= Academic league =

In Brazil, the academic leagues are associations of students of different years of medical graduation who seek to deepen their knowledge, orienting themselves according to the principles of the “university tripod”: teaching, research and extension. In general, the leagues are arranged into different areas, like neurology, trauma, oncology, pediatrics and cardiology.

The academic leagues have similarities to the learning communities found in American and Canadian universities. However, the academic leagues are small groups, with the students responsible for the organizing and planning processes, with the assistance of a teacher. The activities occur regularly throughout the curricular semester, usually in unusual schedules, involving students from different years and even from different medical universities. The academic leagues are frequently discussed in seminars and conferences, such as Brazilian Congress of Medical Education, which promote scientific development and enable the exchange of experience between peers. Although, there is no clear concept about them.

== Motivations and critics ==
They are extracurricular activities, so participation highlights the students' motivation to active pursuit of knowledge. The academic leagues have optional participation, being environments theoretically free of academic formalities, with a system of self-management of learning and have a mitigation of the classic hierarchical environment of the teacher-student relationship. Thus, it is understood that learning within them becomes more enjoyable. Some Brazilian authors, however, list critiques to the academic leagues. The possible subversion of the formal curricular structure, reproduction of academic defects, early specialization, the risk of the practice of medicine without guidance and supervision, and the emphasis on teaching and research to the detriment of university extension, reduced to specific campaigns and activities.

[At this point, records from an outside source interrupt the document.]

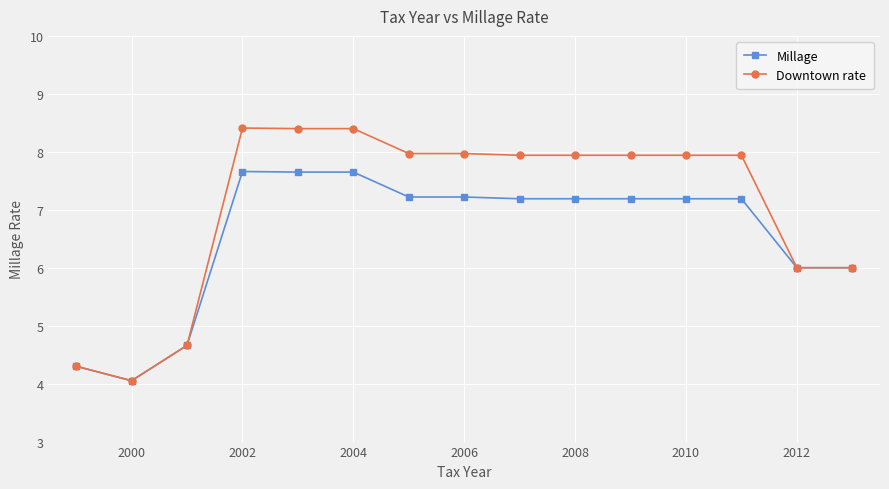

Which series has the largest total across all categories?

Downtown rate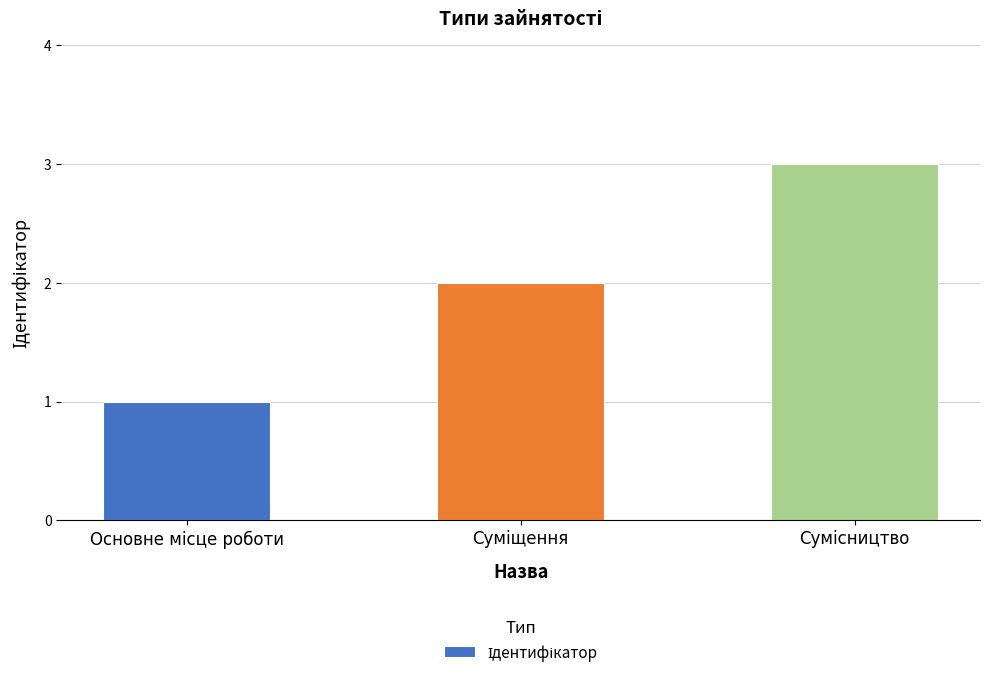

What is the sum of all values?

6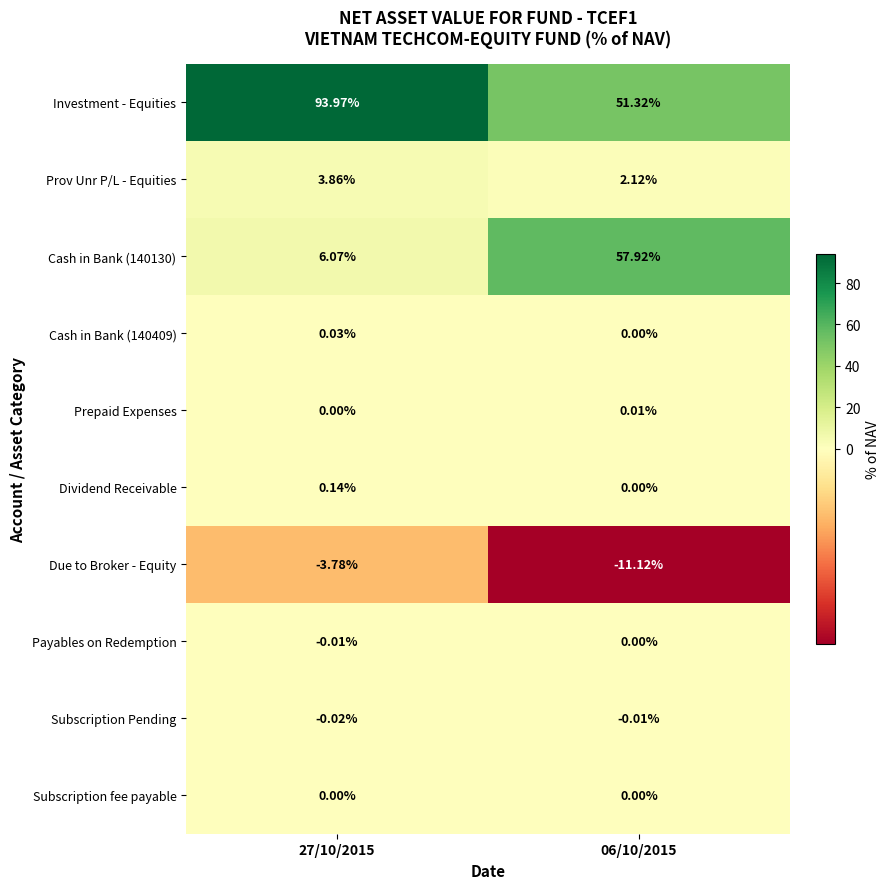

Which series has the widest spread of values?

Cash in Bank (140130)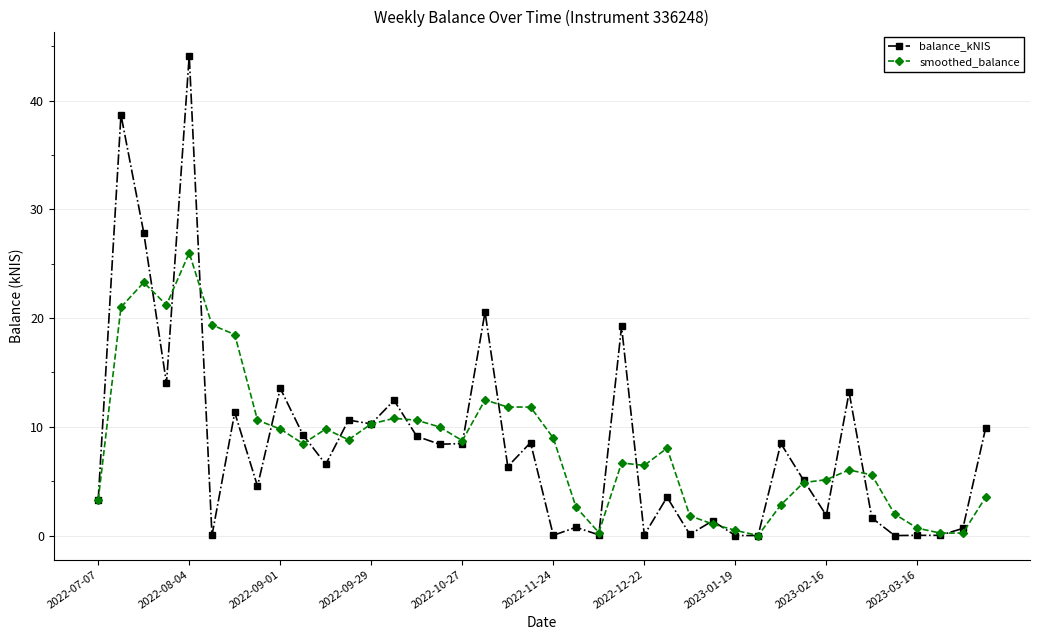

Which series has the widest spread of values?

balance_kNIS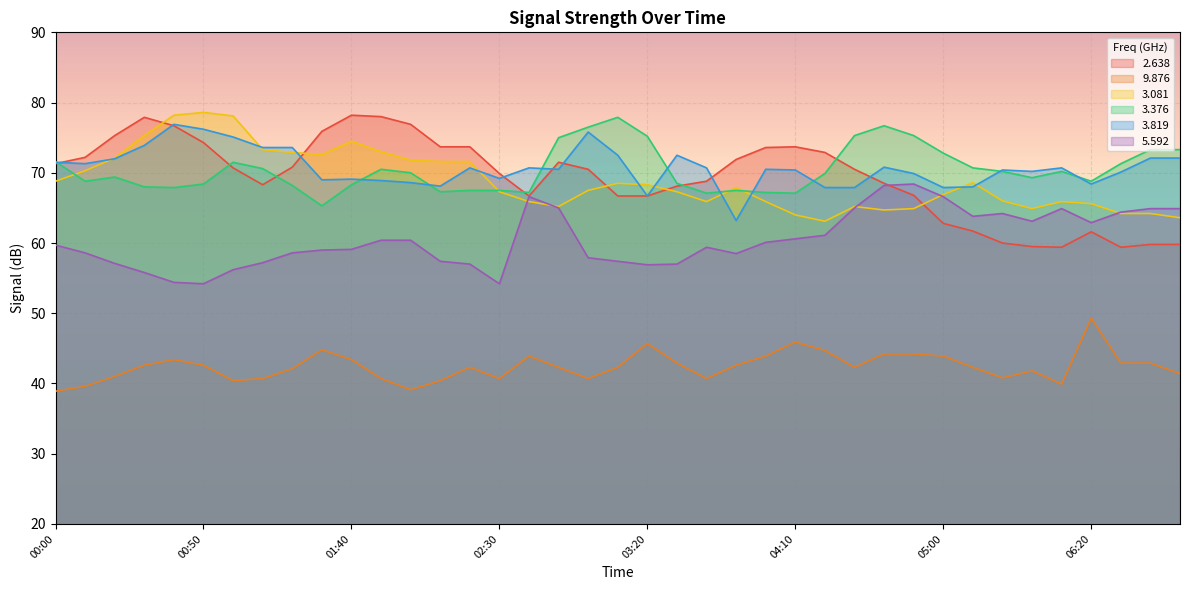

True or false:   3.081 has more than 2 points higher than both neighbors.

True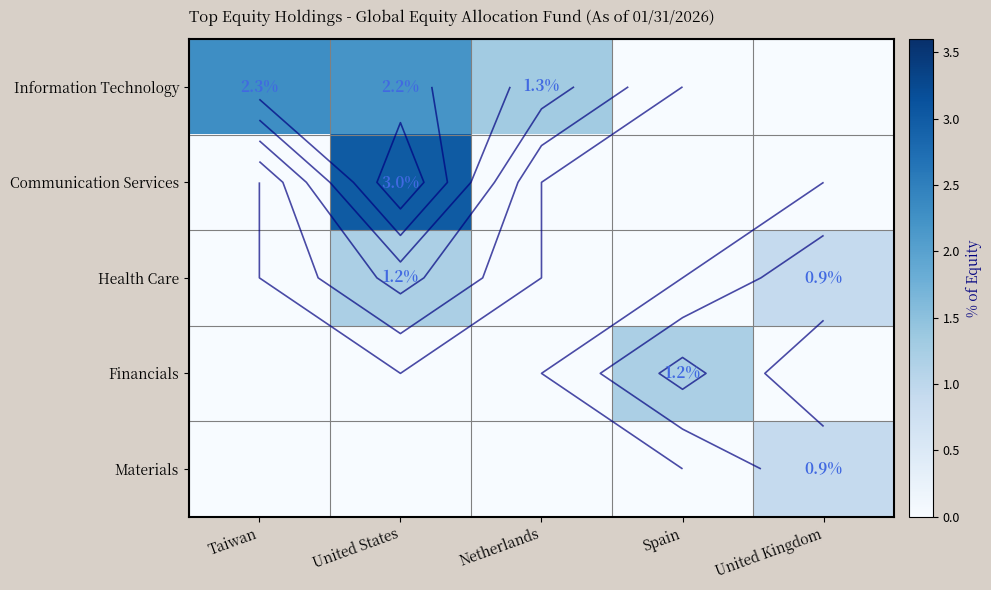

Rank the series by their maximum value, from highest to lowest.

Communication Services, Information Technology, Health Care, Financials, Materials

There are many motivations that lead students to participate in an academic league: need to approach clinical practice, deficiencies in the curriculum, search for social recognition, among others. Therefore, it is to be expected that there is immense variability among the academic leagues, showing that because it is a student initiative and based on an initial problem, each group of students finds ways to deal with such problems.

== Base-activities ==
Despite the variability, however, it is possible to note the base-activity pattern in the teaching-research-extension tripod. In general, all academic leagues have periodic programmed activities with the objective of discussing the subject of interest among the students, based on theoretical basis, in the form of classes, discussion of articles or seminars. Also, most of the leagues described participation in academic events, as listeners, lecturers or carrying out scientific papers.

== Health sciences ==
Although the academic leagues started and is still a theme predominantly related to the medical students, they have been created in other health sciences. Sometimes, academic leagues are created to "work around" problems of the curricula.

== Academic leagues entities ==
Some specialty societies stimulate the creation of academic leagues in their area, introducing content that are not yet on the formal curriculum, and creating networks of knowledge exchange among the leagues of their area. There are other experiences of entities that congregate several academic leagues, the most notable being the Brazilian Association of Academic Leagues, founded in 2006. There is also the Brazilian Committee of Trauma Leagues, which brings together the academic leagues focused on the study of trauma and emergency medicine.